## Raw data
= Beginning of Section =

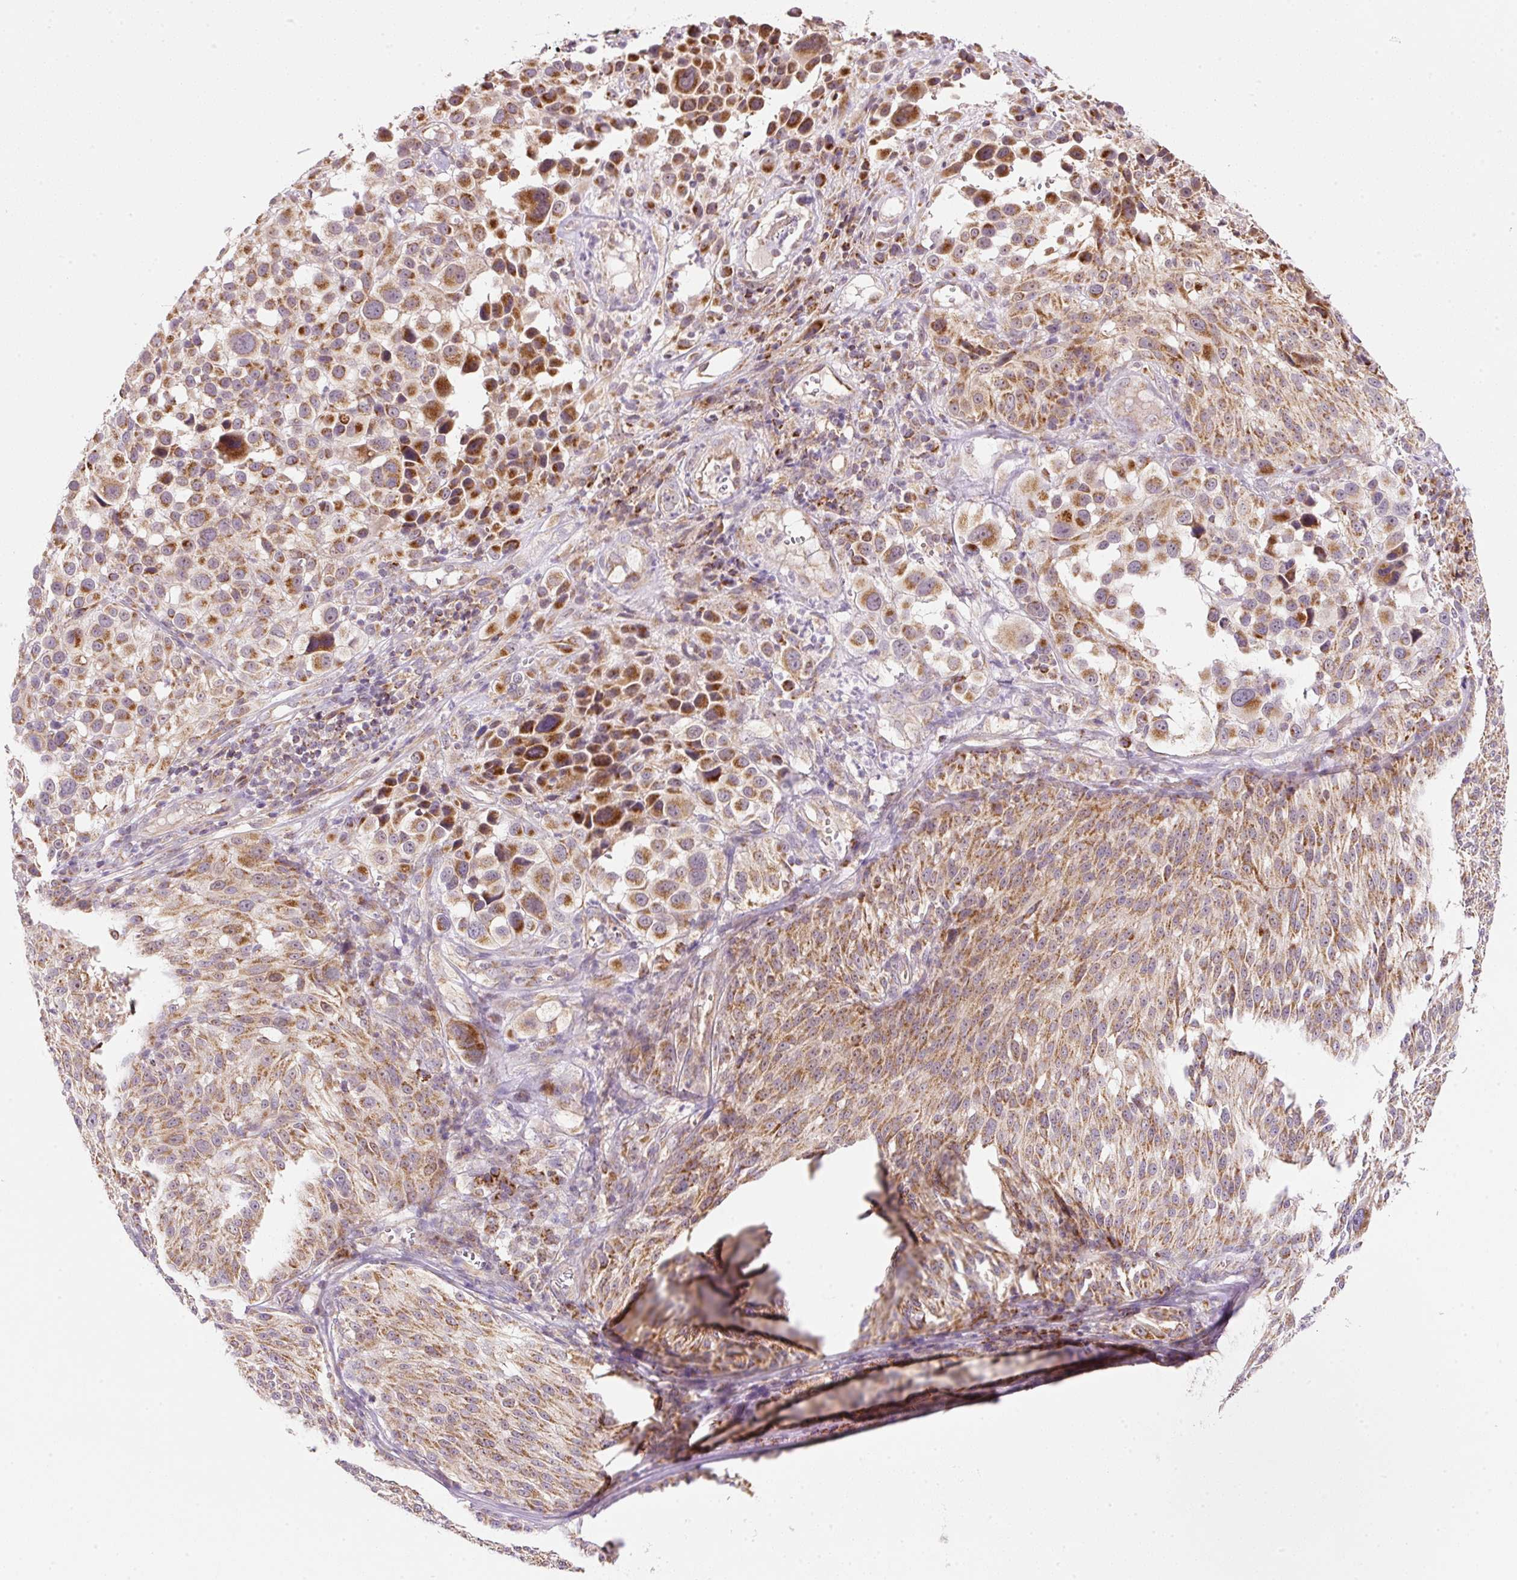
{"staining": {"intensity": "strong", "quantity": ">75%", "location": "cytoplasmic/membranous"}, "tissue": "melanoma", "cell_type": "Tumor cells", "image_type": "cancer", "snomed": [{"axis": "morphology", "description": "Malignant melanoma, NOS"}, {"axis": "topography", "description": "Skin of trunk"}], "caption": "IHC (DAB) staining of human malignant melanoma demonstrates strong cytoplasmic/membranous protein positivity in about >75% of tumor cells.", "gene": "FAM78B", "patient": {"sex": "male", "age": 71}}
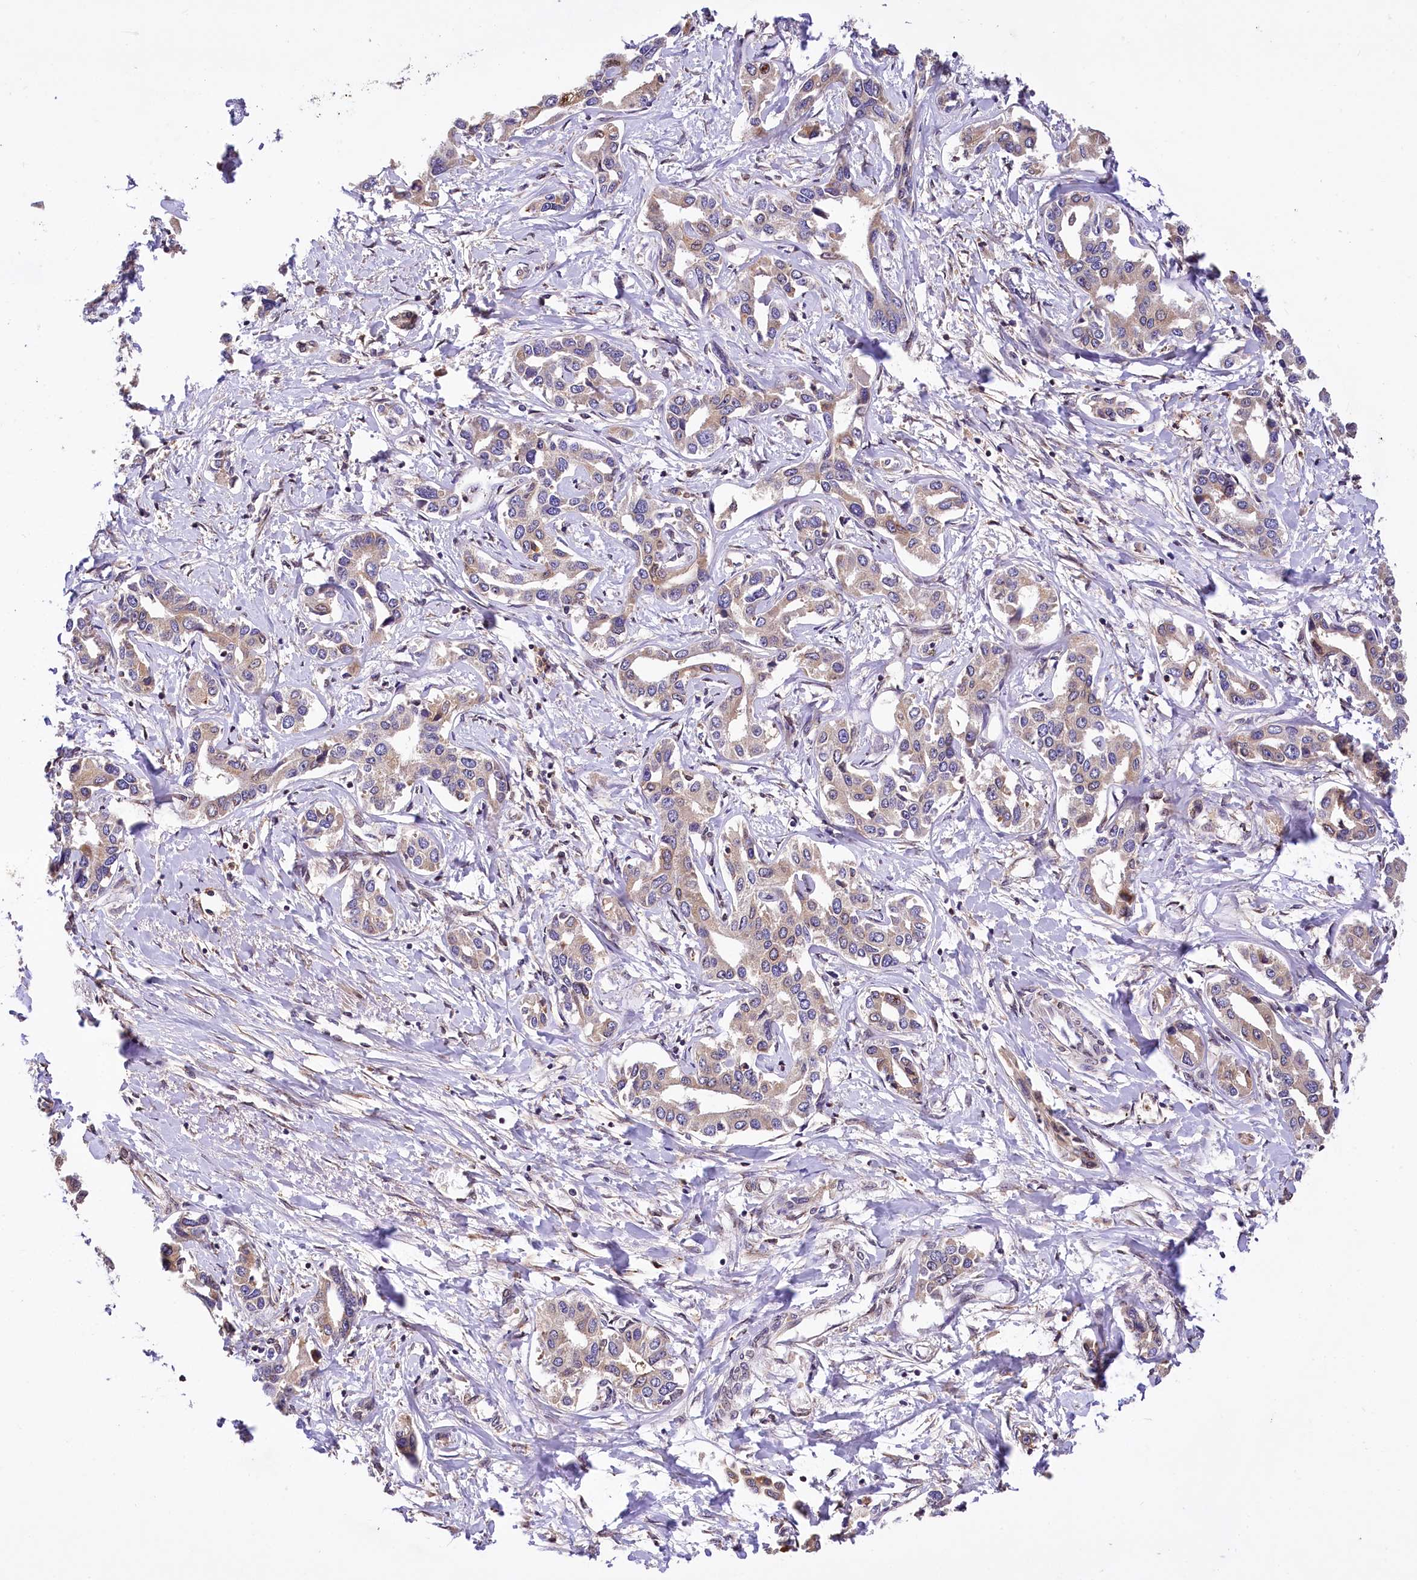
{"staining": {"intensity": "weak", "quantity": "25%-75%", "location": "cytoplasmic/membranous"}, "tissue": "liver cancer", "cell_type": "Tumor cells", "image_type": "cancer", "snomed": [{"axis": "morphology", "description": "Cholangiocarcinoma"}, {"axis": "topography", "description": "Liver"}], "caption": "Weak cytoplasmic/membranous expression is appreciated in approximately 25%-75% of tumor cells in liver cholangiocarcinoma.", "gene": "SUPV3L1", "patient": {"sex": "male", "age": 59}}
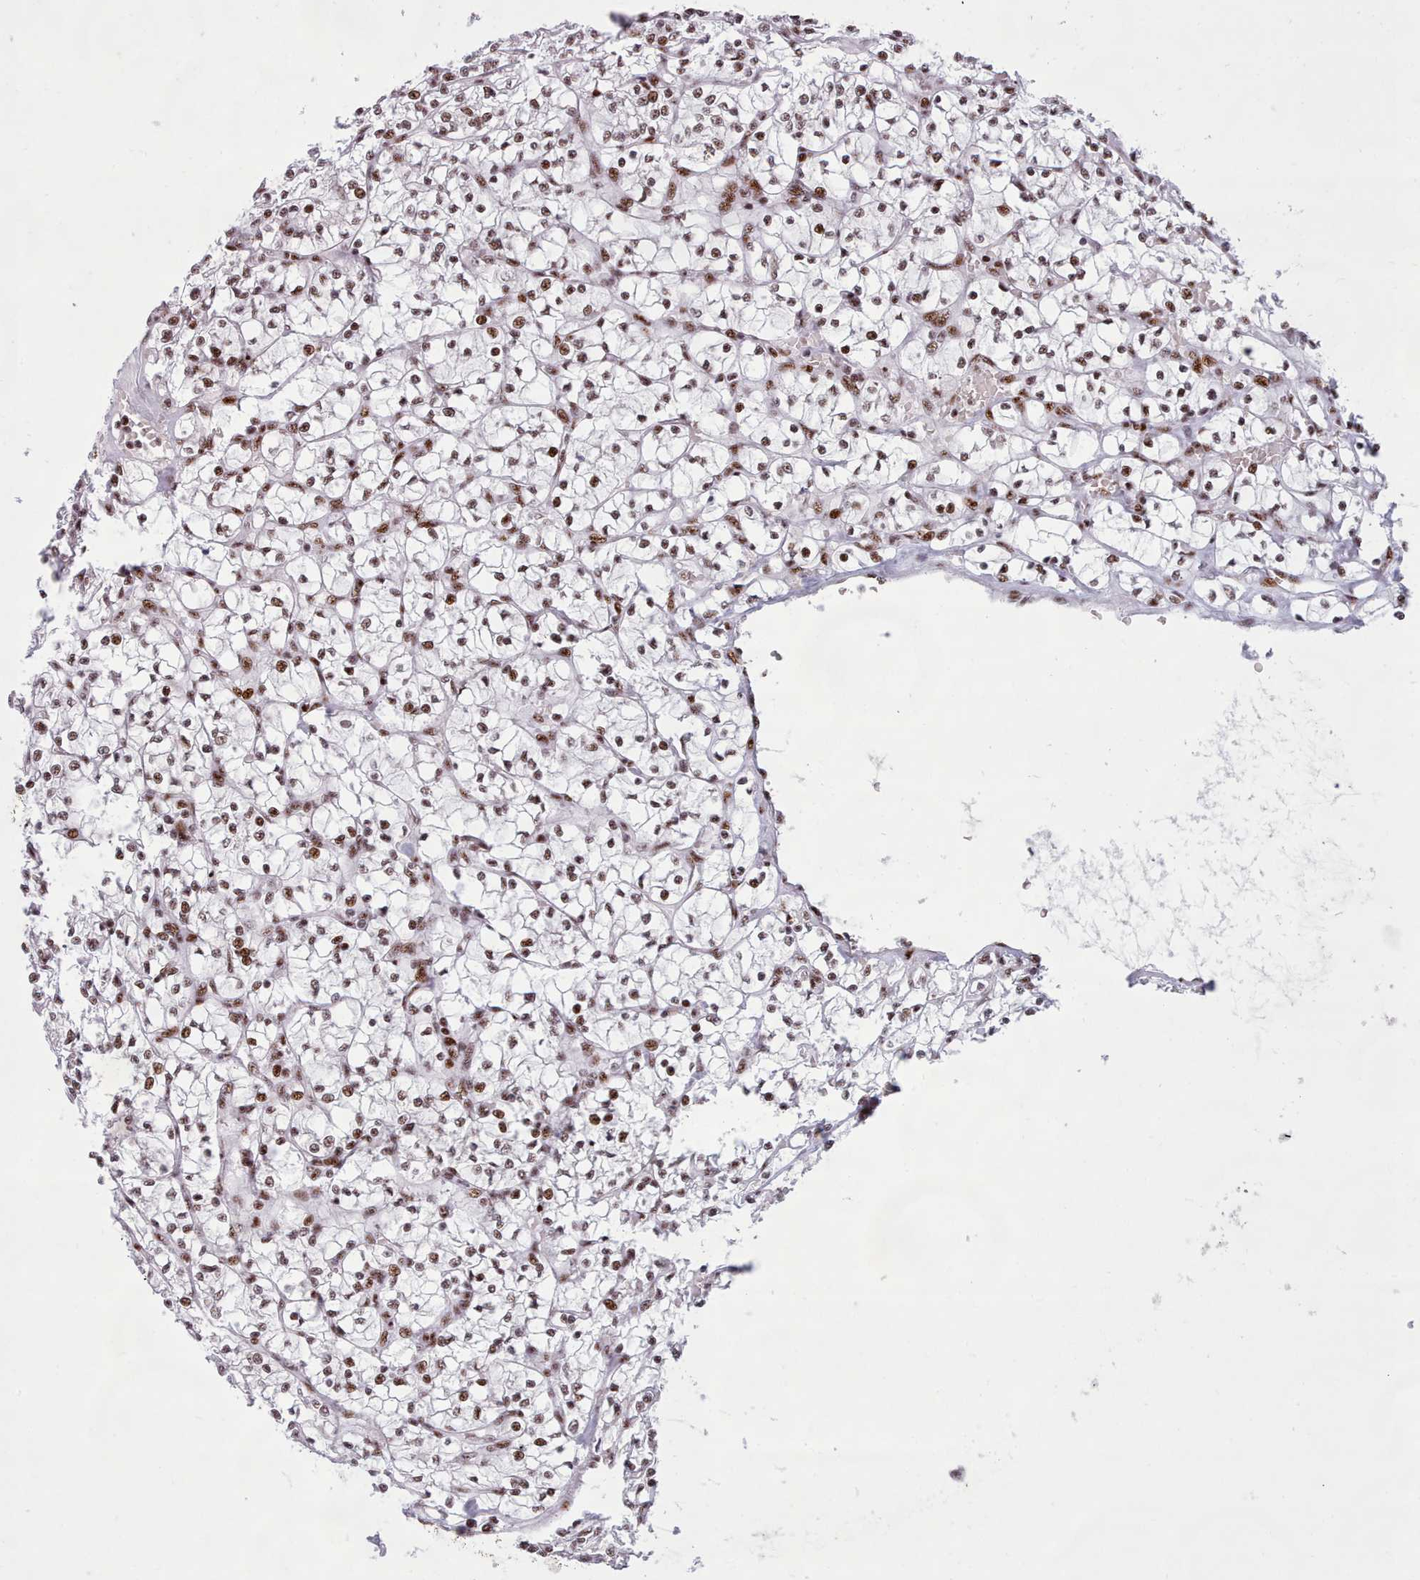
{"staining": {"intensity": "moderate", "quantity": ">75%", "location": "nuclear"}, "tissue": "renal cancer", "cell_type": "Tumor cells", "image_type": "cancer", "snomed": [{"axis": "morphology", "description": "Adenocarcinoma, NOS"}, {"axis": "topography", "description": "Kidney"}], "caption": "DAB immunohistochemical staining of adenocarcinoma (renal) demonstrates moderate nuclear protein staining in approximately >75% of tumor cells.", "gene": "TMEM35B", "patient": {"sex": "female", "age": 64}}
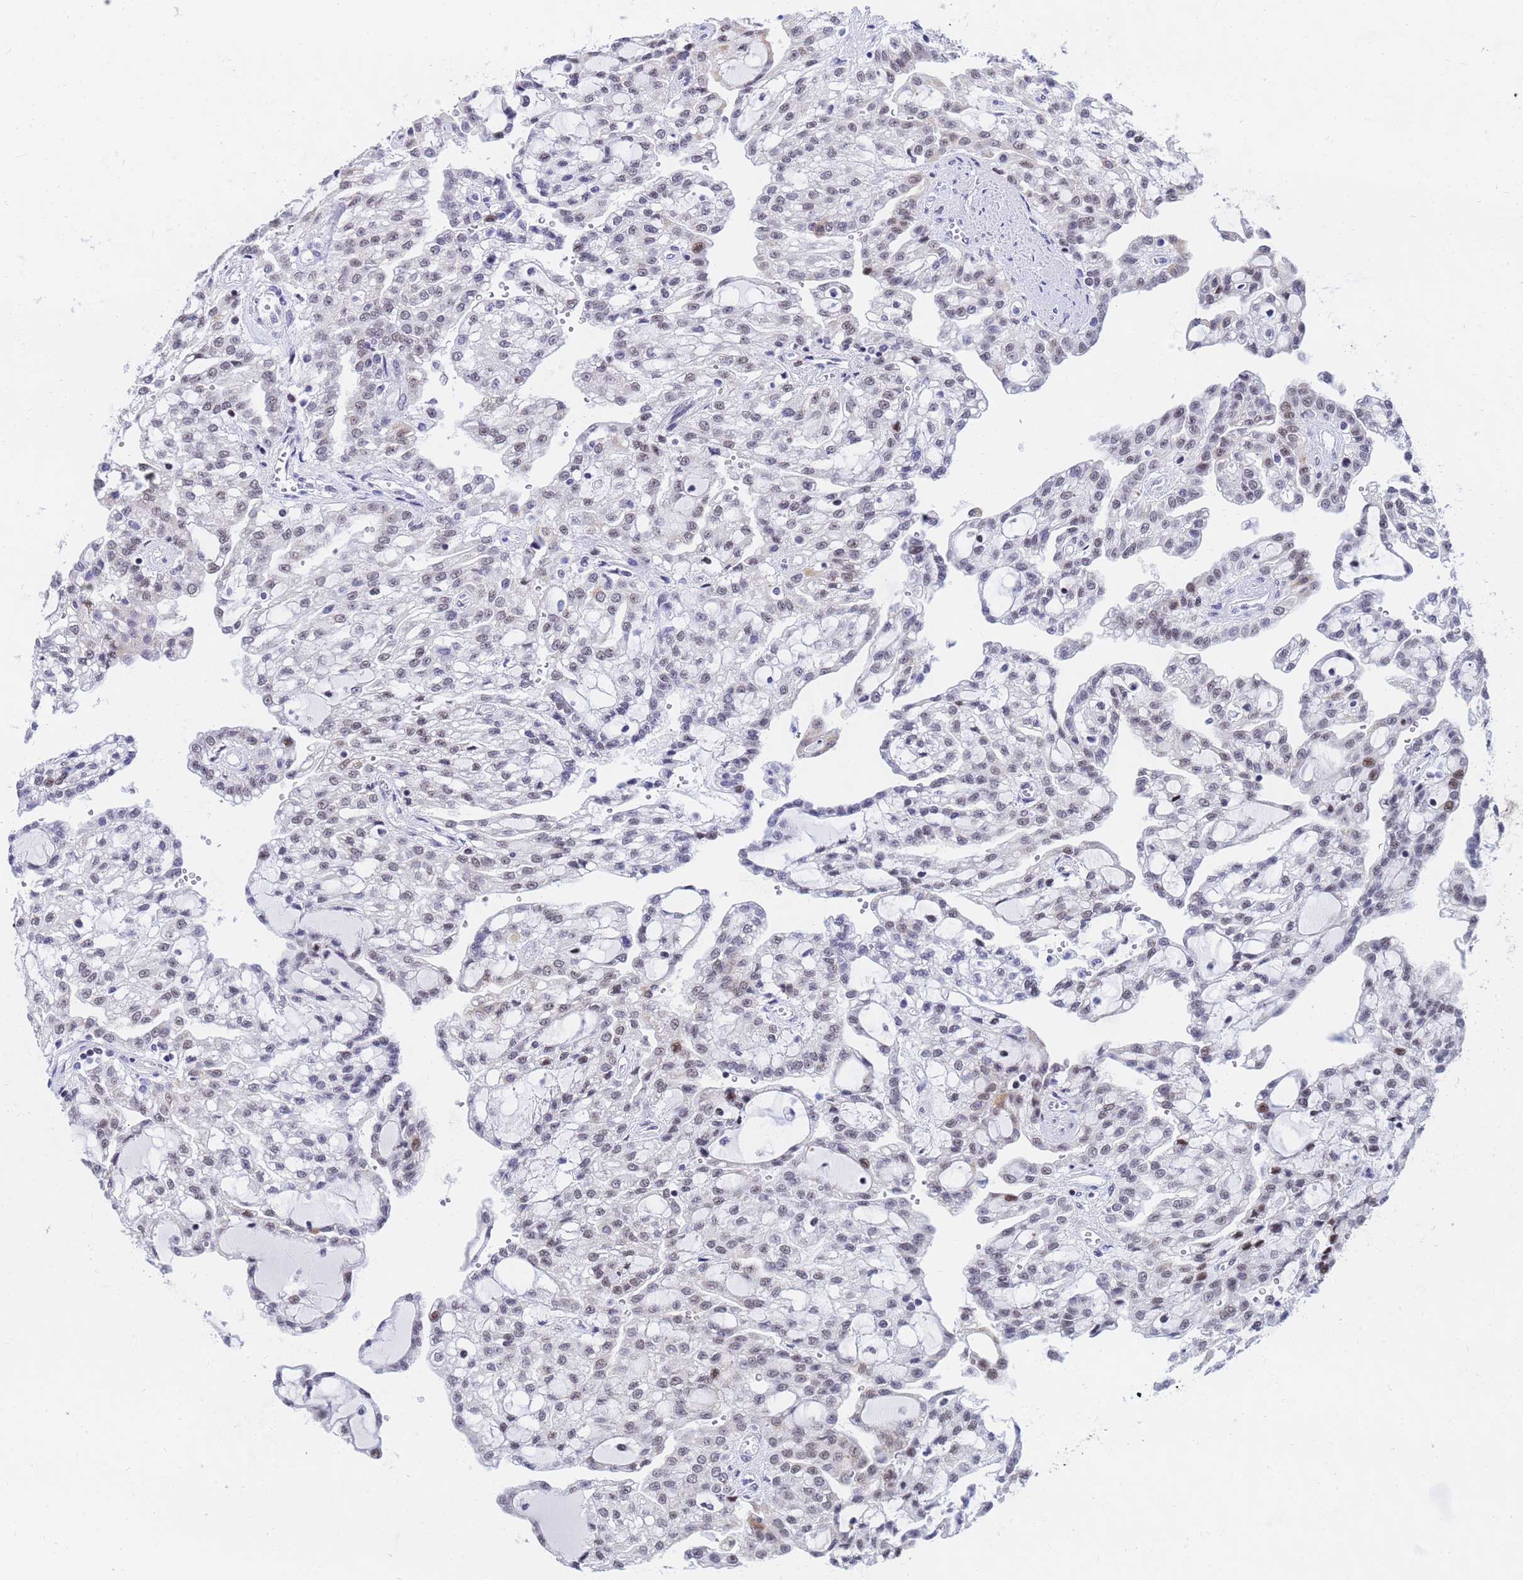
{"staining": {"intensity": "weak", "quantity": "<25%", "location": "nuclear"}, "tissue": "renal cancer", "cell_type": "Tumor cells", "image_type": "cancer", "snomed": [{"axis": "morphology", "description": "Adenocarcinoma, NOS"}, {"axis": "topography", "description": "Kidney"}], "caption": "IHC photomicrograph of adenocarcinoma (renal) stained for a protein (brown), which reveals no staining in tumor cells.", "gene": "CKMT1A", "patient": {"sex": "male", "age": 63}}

= End of Section =

## Exercise prompt
With the pictures removed, return the full listing exactly as given.

## Solution to this problem
{"staining": {"intensity": "strong", "quantity": ">75%", "location": "cytoplasmic/membranous"}, "tissue": "melanoma", "cell_type": "Tumor cells", "image_type": "cancer", "snomed": [{"axis": "morphology", "description": "Malignant melanoma, NOS"}, {"axis": "topography", "description": "Skin of trunk"}], "caption": "IHC (DAB) staining of human malignant melanoma demonstrates strong cytoplasmic/membranous protein positivity in about >75% of tumor cells.", "gene": "FAM78B", "patient": {"sex": "male", "age": 71}}
{"staining": {"intensity": "weak", "quantity": "25%-75%", "location": "cytoplasmic/membranous"}, "tissue": "liver cancer", "cell_type": "Tumor cells", "image_type": "cancer", "snomed": [{"axis": "morphology", "description": "Cholangiocarcinoma"}, {"axis": "topography", "description": "Liver"}], "caption": "Weak cytoplasmic/membranous expression is appreciated in approximately 25%-75% of tumor cells in liver cholangiocarcinoma.", "gene": "SUPV3L1", "patient": {"sex": "male", "age": 59}}
{"staining": {"intensity": "moderate", "quantity": ">75%", "location": "nuclear"}, "tissue": "renal cancer", "cell_type": "Tumor cells", "image_type": "cancer", "snomed": [{"axis": "morphology", "description": "Adenocarcinoma, NOS"}, {"axis": "topography", "description": "Kidney"}], "caption": "DAB immunohistochemical staining of adenocarcinoma (renal) demonstrates moderate nuclear protein staining in approximately >75% of tumor cells.", "gene": "TMEM35B", "patient": {"sex": "female", "age": 64}}
{"staining": {"intensity": "weak", "quantity": "<25%", "location": "nuclear"}, "tissue": "renal cancer", "cell_type": "Tumor cells", "image_type": "cancer", "snomed": [{"axis": "morphology", "description": "Adenocarcinoma, NOS"}, {"axis": "topography", "description": "Kidney"}], "caption": "IHC photomicrograph of adenocarcinoma (renal) stained for a protein (brown), which reveals no staining in tumor cells.", "gene": "CKMT1A", "patient": {"sex": "male", "age": 63}}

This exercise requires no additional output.